New food store coming to Beechwood site in Shelton's Huntington Center
A natural foods market with fresh produce, prepared foods to go, a deli, bulk-bin areas and nutritional supplements will open in the former Beechwood Market in Huntington Center.
The Common Bond Market will be owned and operated by three people with connections to Thyme & Season, a similar establishment in business since 1997 in Hamden.
“We’ve been looking for awhile to open a new location,” said Josh Elliott, who will oversee the Shelton store.
The goal is to have the Common Bond Market up and running by mid-February. “We’re super excited,” Elliott said of the location.
The new owners signed a lease with the property owner a few weeks ago, and extensive interior renovations now are under way.

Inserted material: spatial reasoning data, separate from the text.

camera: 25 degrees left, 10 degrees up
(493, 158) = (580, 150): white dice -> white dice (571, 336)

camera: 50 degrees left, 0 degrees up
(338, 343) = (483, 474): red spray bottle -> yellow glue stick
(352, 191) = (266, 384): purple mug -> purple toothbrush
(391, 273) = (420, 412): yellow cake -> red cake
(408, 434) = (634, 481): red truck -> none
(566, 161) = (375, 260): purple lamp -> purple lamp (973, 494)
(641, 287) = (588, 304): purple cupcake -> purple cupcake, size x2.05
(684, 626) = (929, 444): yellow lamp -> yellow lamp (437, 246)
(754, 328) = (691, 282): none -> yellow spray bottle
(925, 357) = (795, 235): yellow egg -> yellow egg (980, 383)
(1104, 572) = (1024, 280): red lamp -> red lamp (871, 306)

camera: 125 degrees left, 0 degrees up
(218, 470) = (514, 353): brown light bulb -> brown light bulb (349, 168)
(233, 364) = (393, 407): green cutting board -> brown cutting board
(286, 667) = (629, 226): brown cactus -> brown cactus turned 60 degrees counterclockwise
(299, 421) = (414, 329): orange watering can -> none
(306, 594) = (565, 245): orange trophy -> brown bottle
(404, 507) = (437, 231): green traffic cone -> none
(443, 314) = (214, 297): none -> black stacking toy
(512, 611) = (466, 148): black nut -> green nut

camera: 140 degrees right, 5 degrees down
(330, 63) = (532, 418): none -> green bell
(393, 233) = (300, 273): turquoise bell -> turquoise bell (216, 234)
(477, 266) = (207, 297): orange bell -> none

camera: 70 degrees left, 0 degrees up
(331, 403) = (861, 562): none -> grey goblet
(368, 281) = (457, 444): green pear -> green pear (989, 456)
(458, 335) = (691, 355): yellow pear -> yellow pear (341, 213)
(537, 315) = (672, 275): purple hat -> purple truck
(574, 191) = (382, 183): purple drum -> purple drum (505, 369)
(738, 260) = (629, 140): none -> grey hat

“We’ve been here every day, and are gutting the place,” Elliott said. “We want to do it right and that involves taking the place apart.”
Some exterior changes expected, too
The market will have a new floor, shelves, ceiling and check-out counters. The landlord is expected to make some related upgrades to the building’s exterior facade.
Elliott will be partnering with his mother, Mary Ellen Stearman, and her fiancé, Mark Woollard, on the establishment.
Stearman owns Thyme & Season and was one of the founders of the FoodWorks natural foods markets, with stores in suburban towns east of New Haven as well as one in Monroe. She is no longer involved with FoodWorks.
Common Bond will be a separate business. “We’re essentially starting from scratch,” Elliott said.
Beechwood Market closed unexpectedly in late August after more than a half century in Shelton.
Sees food as a bond
The new market’s name comes from Elliott’s vision of food as something that brings people together, such as when families or friends share meals. “I see food as a cohesive bond between people,” he said.
Food stores serve people better when they are “localized,” he said, especially in this era of big-box stores.
The new market will work with local vendors and companies. “We can help these businesses and producers,” Elliott said.
He said one of the store’s strong points will be the staff, noting Thyme & Season has many longtime employees. “We will have an excellent core staff,” he said.
Creating a relationship with customers
Another positive, Elliott said, will be having “a good dialog with our customers, so we’re selling what they want.”
He said by doing things correctly, Thyme & Season has built a strong customer case. “People can become very loyal,” he said. “We almost have a ‘fan base.’ We are on a first-name basis with our customers.”
Like Thyme & Season, the Common Bond Market will offer lectures, other presentations, and tastings.
Elliott said his mother has taught him the importance of excellent service, good organization, cleanliness and “treating everyone really well.”
A committed landlord
The Huntington Center location is about 6,500 square feet, plus a side loading dock.
The building is owned by an entity with many partners, and Elliott said the landlord is “committed” to helping the new business succeed. “We will provide a strong anchor store,” he said.
He now is working with city officials on securing the necessary permits, but expects few obstacles since the use will be essentially the same as with Beechwood Market.
The new store will still have refrigerators and freezers in the rear. The bulk-bin area will offer items such as coffee, cereal, nuts, pasta, rice and trail mix.
He said about a third of the Hamden store’s interior is devoted to nutritional supplements, such as vitamins and protein powders, and that could be the case in Shelton as well.
Recent law school graduate
Elliott, who is in his late 20s, recently graduated from Quinnipiac University Law School, and lives in Hamden. He grew up in Guilford.
He said Huntington reminds him a lot of Guilford, with its town green, country look and historic buildings.
Elliott described Shelton as “a burgeoning town,” with a large employment base. “A lot of money is being put into this town,” he said.
The area’s demographics and the location’s traffic count are favorable for the business, he said.
He expects to initially hire from 20 to 25 people, both full and part time. Thyme & Season in Hamden has 39 employees.